**The problem:** Copy the listing below line for line, omitting the pictures.

**Quiz items based on charts:**
☆ ☆ ☆
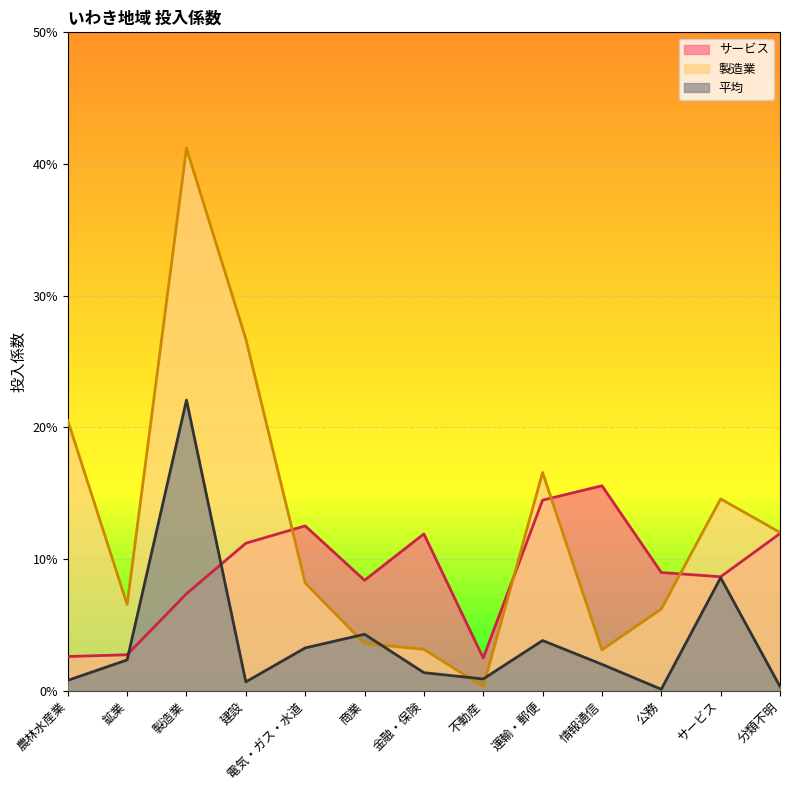

Where do 製造業 and サービス first cross each other?

建設 and 電気・ガス・水道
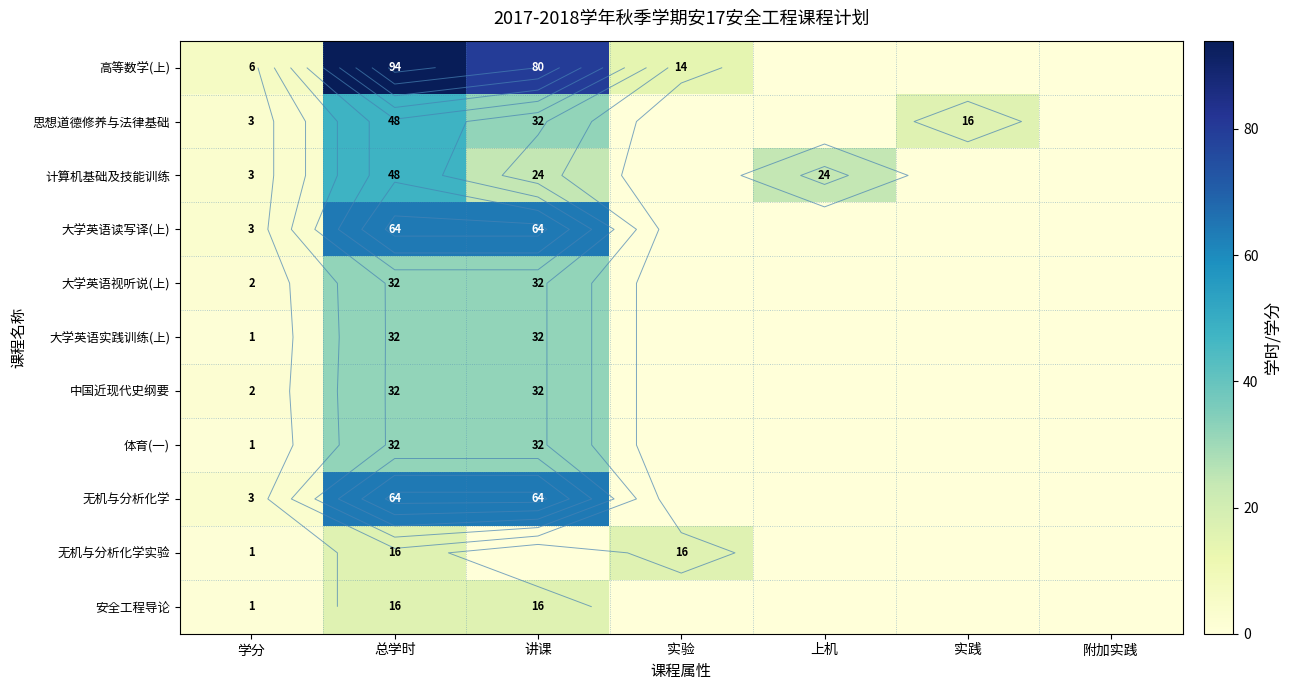

What is the difference between the highest and lowest values at 实验?

16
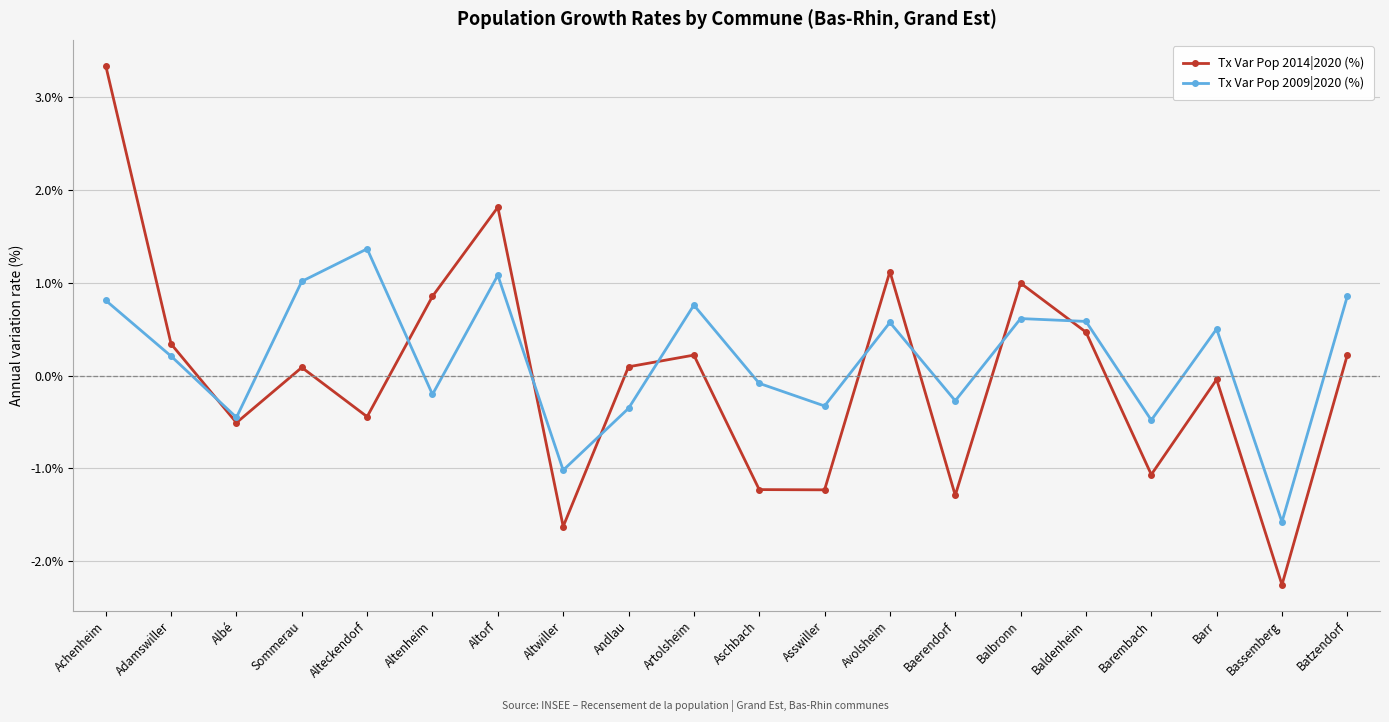

At Aschbach, list the series in order from largest to smallest.

Tx Var Pop 2009|2020 (%), Tx Var Pop 2014|2020 (%)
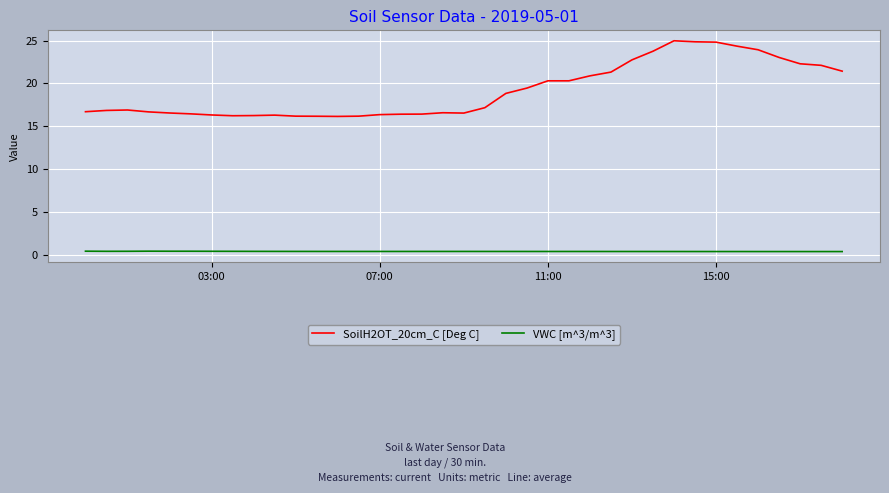

What is the maximum value shown in the chart?

25.0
☆ ☆ ☆
**Solution to this task:**
Where do 製造業 and サービス first cross each other?

建設 and 電気・ガス・水道

What is the difference between the highest and lowest values at 实验?

16

At Aschbach, list the series in order from largest to smallest.

Tx Var Pop 2009|2020 (%), Tx Var Pop 2014|2020 (%)

What is the maximum value shown in the chart?

25.0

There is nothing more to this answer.